* [Activity] Read through the data, and wherever a line holds the word "December", write that line out.
BEGIN
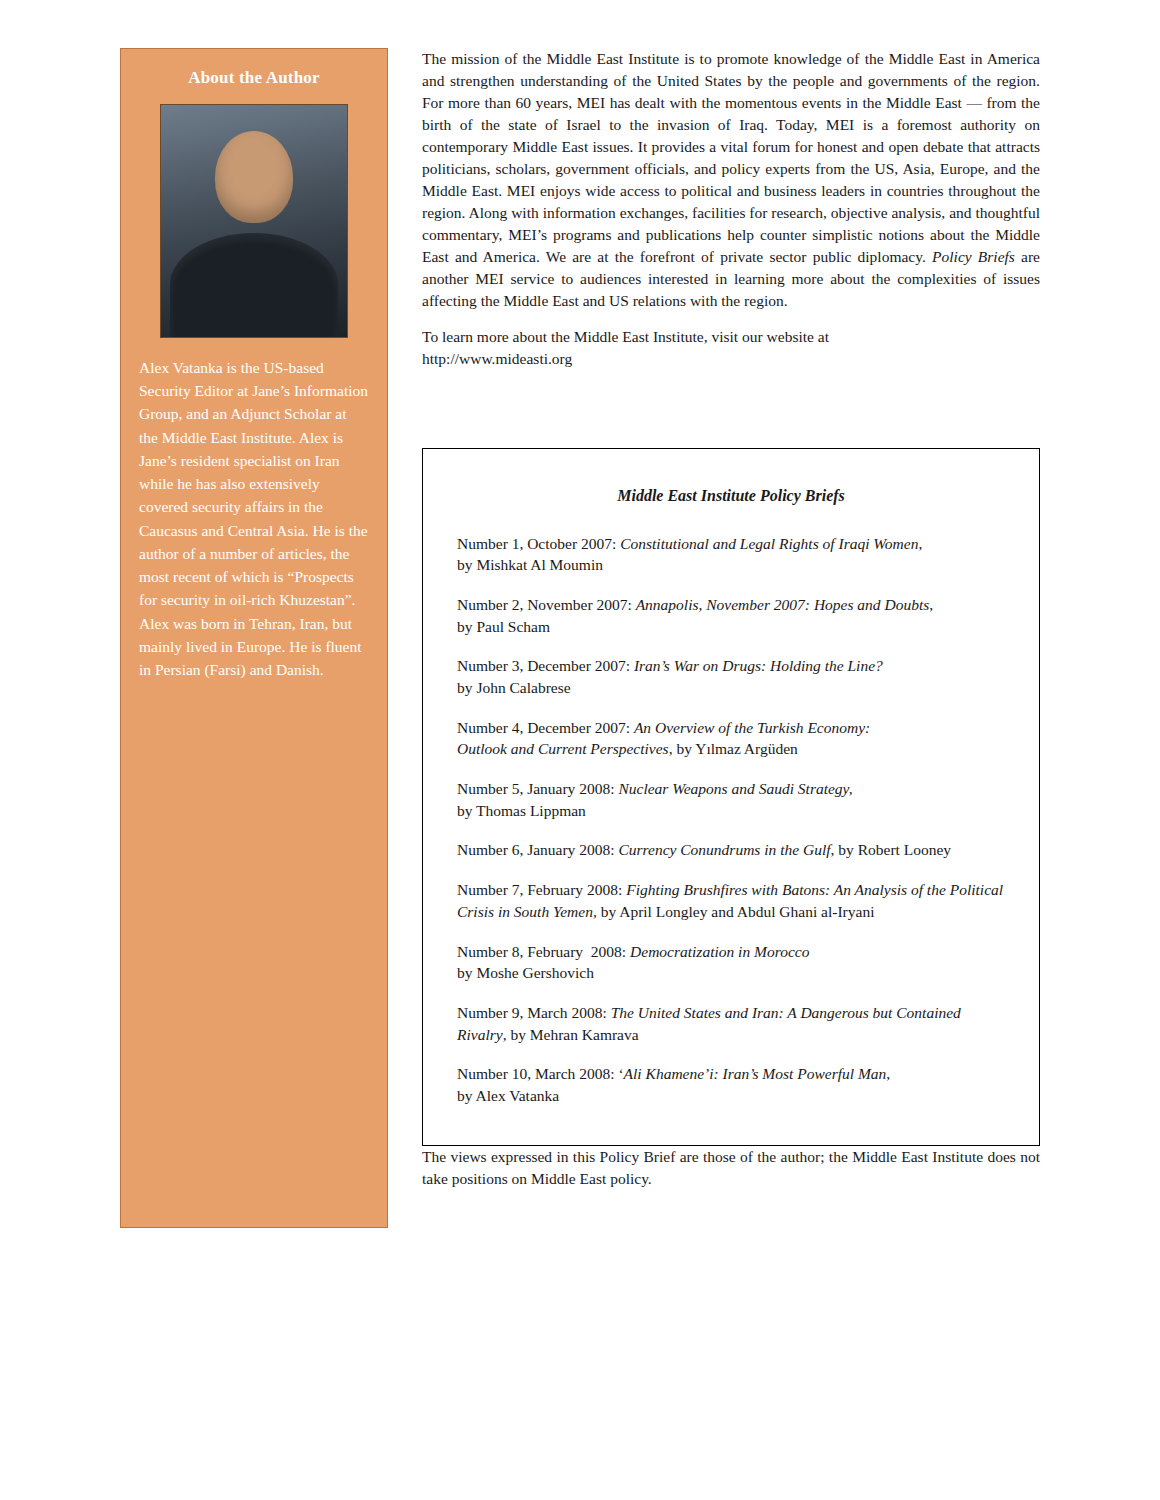About the Author
Alex Vatanka is the US-based Security Editor at Jane’s Information Group, and an Adjunct Scholar at the Middle East Institute. Alex is Jane’s resident specialist on Iran while he has also extensively covered security affairs in the Caucasus and Central Asia. He is the author of a number of articles, the most recent of which is “Prospects for security in oil-rich Khuzestan”. Alex was born in Tehran, Iran, but mainly lived in Europe. He is fluent in Persian (Farsi) and Danish.
The mission of the Middle East Institute is to promote knowledge of the Middle East in America and strengthen understanding of the United States by the people and governments of the region. For more than 60 years, MEI has dealt with the momentous events in the Middle East — from the birth of the state of Israel to the invasion of Iraq. Today, MEI is a foremost authority on contemporary Middle East issues. It provides a vital forum for honest and open debate that attracts politicians, scholars, government officials, and policy experts from the US, Asia, Europe, and the Middle East. MEI enjoys wide access to political and business leaders in countries throughout the region. Along with information exchanges, facilities for research, objective analysis, and thoughtful commentary, MEI’s programs and publications help counter simplistic notions about the Middle East and America. We are at the forefront of private sector public diplomacy. Policy Briefs are another MEI service to audiences interested in learning more about the complexities of issues affecting the Middle East and US relations with the region.
To learn more about the Middle East Institute, visit our website at
http://www.mideasti.org
Middle East Institute Policy Briefs
Number 1, October 2007: Constitutional and Legal Rights of Iraqi Women,
by Mishkat Al Moumin
Number 2, November 2007: Annapolis, November 2007: Hopes and Doubts,
by Paul Scham
Number 3, December 2007: Iran’s War on Drugs: Holding the Line?
by John Calabrese
Number 4, December 2007: An Overview of the Turkish Economy:
Outlook and Current Perspectives, by Yılmaz Argüden
Number 5, January 2008: Nuclear Weapons and Saudi Strategy,
by Thomas Lippman
Number 6, January 2008: Currency Conundrums in the Gulf, by Robert Looney
Number 7, February 2008: Fighting Brushfires with Batons: An Analysis of the Political Crisis in South Yemen, by April Longley and Abdul Ghani al-Iryani
Number 8, February 2008: Democratization in Morocco
by Moshe Gershovich
Number 9, March 2008: The United States and Iran: A Dangerous but Contained Rivalry, by Mehran Kamrava
Number 10, March 2008: ‘Ali Khamene’i: Iran’s Most Powerful Man,
by Alex Vatanka
The views expressed in this Policy Brief are those of the author; the Middle East Institute does not take positions on Middle East policy.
END
* [Finished task]
Number 3, December 2007: Iran’s War on Drugs: Holding the Line?
Number 4, December 2007: An Overview of the Turkish Economy:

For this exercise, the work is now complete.